Lululemon’s outspoken founder is used to making headlines with his interviews.
Dennis “Chip” Wilson founded the athleisure brand in 1998 and left the company in 2013 after a series of controversial remarks. Since his departure, the 70-year-old billionaire has continued to express his opinions about the brand.
With an 8% stake in the company, Wilson’s wealth remains tied to Lululemon’s performance. With shares underperforming compared to its peers over the last two years and a CEO set to leave in 2026, Lululemon is facing some challenges entering the new year.
On Monday, Wilson launched a proxy battle by nominating three new board members.
“My passion for the Lululemon Athletica muse has never changed, but I know this campaign for change cannot be about me,” Wilson said in a statement. “It is about recommitting Lululemon to genuine creative leadership that will re-establish a brand of enduring strength.”
Lululemon released a statement in response to Wilson’s nominations.
“Mr. Wilson has not been involved with the company for a decade, and since his departure, Lululemon has continued to adapt to the marketplace and lead the industry, building one of the most compelling growth stories in retail,” the company said.
Here are some quotes that show what Wilson has said publicly about Lululemon since leaving the company.
He said Lululemon’s CEO change announcement was a ‘failure’
Lululemon said in December that CEO Calvin McDonald would leave his role at the end of January 2026 and named CFO Meghan Frank and CCO André Maestrini as interim co-CEOs while the company searches for a replacement.
Wilson was quick to criticize the change.
“As one of the largest active shareholders of Lululemon, I am deeply concerned about what appears to be a tremendous failure by the board to competently plan for the future and manage an effective succession process,” Wilson said in a statement the day after the company’s announcement.
In his statement announcing his board nominations on December 29, Wilson said that “shareholders have no faith” in the current board’s ability to select a new CEO.
He blamed Lululemon’s leadership for its ‘loss of cool’
In October, Wilson penned an ad in The Wall Street Journal to criticize the athleisure brand’s performance.
In the ad, he described Lululemon’s “loss of cool,” blaming “financed focused CEOs” who, he said, don’t know how to attract or motivate talent or understand great products.
He also compared Lululemon’s “decline” to a “plane crash” and a “sinking ship.”
“Lululemon forgot its muse: the woman who inspires culture, not just follows it,” he wrote.
Wilson implored the brand to “stop chasing Wall Street at the expense of customers.”
He said criticized the brand for trying to be ‘everything to everybody’
In a Forbes interview published in January 2024, Wilson slammed the company’s ads for featuring models that he described as “sickly,” “unhealthy,” and “not inspirational.”
“They’re trying to become like the Gap, everything to everybody,” he said. “And I think the definition of a brand is that you’re not everything to everybody.”
He also told the publication he didn’t agree with Lululemon’s “whole diversity and inclusion thing.”
Wilson previously sparked controversy when he was chairman of Lululemon for other remarks that suggested Lululemon was not for everyone.
In 2013, in response to criticism about Lululemon’s leggings being too sheer, he told Bloomberg TV, “Frankly, some women’s bodies just don’t actually work for it … It’s really about the rubbing through the thighs, how much pressure is there over a period of time, how much they use it.”
He stepped down as chairman of the company shortly after.
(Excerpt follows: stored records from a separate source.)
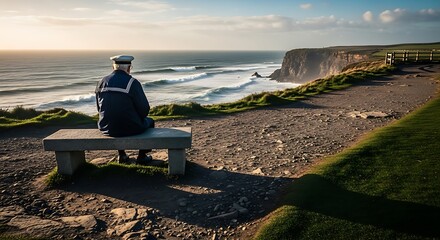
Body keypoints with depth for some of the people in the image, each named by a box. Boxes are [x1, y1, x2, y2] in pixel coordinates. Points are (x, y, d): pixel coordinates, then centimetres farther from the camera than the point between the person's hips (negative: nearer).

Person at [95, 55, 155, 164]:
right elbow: (144, 108, -11)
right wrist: (138, 118, 10)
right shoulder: (132, 83, -13)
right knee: (149, 122, 25)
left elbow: (99, 107, 10)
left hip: (106, 128, 5)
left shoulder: (102, 82, 2)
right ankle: (142, 156, 25)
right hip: (130, 128, -4)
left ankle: (121, 155, 40)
He’d resigned as CEO in 2007.
“Chip Wilson does not speak for Lululemon, and his comments do not reflect our company views or beliefs,” Lululemon said in a public statement around the time.
He said Lululemon owes its success to a single demographic
Wilson has been adamant that Lululemon should focus on its core demographic.
“Our success was exactly that 32-year-old single professional woman — highly disposable income, very fashionable, athletic,” Wilson told Tony Robbins in an interview published in 2023.
Wilson has praised Lululemon’s economic strategy
In the 2023 interview with Robbins, Wilson gave Lululemon props for having an “unbeatable” economic engine.
“Nobody’s been able to replicate the muscle of this vertical retailing model, which costs so much money to get into,” he said.
The vertical retailing model, adopted by other athletic brands like On Running, eliminates third-party retailers like Foot Locker or Macy’s from the business plan.
Wilson’s latest proxy battle isn’t his first run-in with the board
Wilson spoke in the 2023 interview with Robbins about the tension he had with board members before stepping down as chairman in 2013. He described them as “Wall Street people” who lacked creativity.
“Somebody in here has gotta stand for the employees. Somebody has gotta stand for the quality of the product. Nobody in here cares about it,” Wilson said he told the board.
He said those remarks led to his departure.
“‘I think you should all fire yourselves,'” he said. “And they fired me.”
It is common for public companies to elect new board members regularly, and many of Lululemon’s board of directors have changed since Wilson’s remarks.